Published: February 16, 2005
PHOTO AVAILABLE: Trauma Services Associates Offers Prescription For The African American Community
Black History Month: Healing from past trauma and violence
CHARLOTTE, N.C. (EWORLDWIRE) Feb 16, 2005
"The Pain Didn't Start Here: Trauma and Violence in the African-American Community" by Denyse Hicks-Ray, Ph.D., B.C.E.T.S connects the clinical definition of psychological trauma and its effects of violent and maladaptive behaviors presented in the African-American community.
Revealing painful truths about African-American trauma, the book takes the reader on a psychologist's perspective of the journey of intergenerational pain and suffering. It explains how the effect of untreated pain has created a community that lacks cohesiveness and the skills to move forward in a society that would much rather have its citizens clean, safe and doing much less harm to children.
By empowering through education and awareness "The Pain Didn't Start Here" also addresses the lack of skills necessary to move the community from fragmented and broken to healthy and healed. Dr. King Davis, executive director of the Hogg Foundation for Mental Health at the University of Texas believes that "The Pain Didn't Start Here" will go far toward addressing the conflict between the inability of many African-Americans to move forward and their lack of desire.
A native of Philadelphia, author Hicks-Ray's professional career has been dedicated to improving the mental health of women and their children, especially minority and underserved families. As a clinical psychologist with a specialty in psychological trauma, she has devoted her career to providing mental health education, involvement in clinical research, and to the campaigning for local and federal programs directed to services for the underprivileged.
Prior to her founding the African-American Women's Mental Health Authority and Trauma Service Associates she was a correctional program specialist, designing programs in the criminal justice system for women with co-occurring disorders and histories of psychological trauma.

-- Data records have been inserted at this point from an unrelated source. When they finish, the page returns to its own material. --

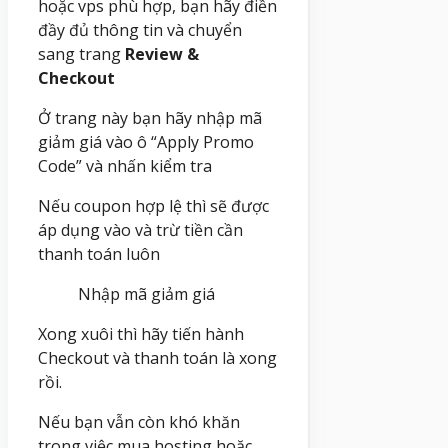
hoặc vps phù hợp, bạn hãy điền
đầy đủ thông tin và chuyển
sang trang
Review &
Checkout
Ở trang này bạn hãy nhập mã
giảm giá vào ô “Apply Promo
Code” và nhấn kiểm tra
Nếu coupon hợp lệ thì sẽ được
áp dụng vào và trừ tiền cần
thanh toán luôn
Nhập mã giảm giá
Xong xuôi thì hãy tiến hành
Checkout và thanh toán là xong
rồi.
Nếu bạn vẫn còn khó khăn
trong việc mua hosting hoặc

Hicks-Ray has given numerous presentations on various topics related to women and children's mental health, especially poor women and minorities.

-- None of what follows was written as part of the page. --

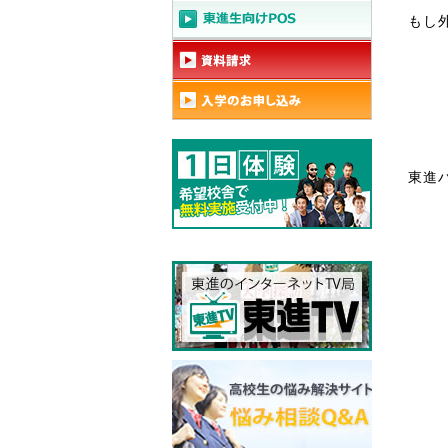
もし
東進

Hicks-Ray is a much sought-after speaker on topics close to her heart including improving mental health care access and eliminating mental health disparities for vulnerable people, African-American women's mental health and the needs of young people (health and otherwise).
Hicks-Ray has received numerous prestigious professional and community awards, including the Extraordinary Woman Award of 2001. Most recently, the DENRAH Foundation created a scholarship in her honor. Two recipients each year will be selected from underprivileged and minority applicants to receive full fellow's scholarships. The first "Hicks' Scholars" began doctoral studies in Fall 2002. Hicks-Ray is co-author of the "Surgeon General's Report on Mental Health: Culture, Race, and Ethnicity."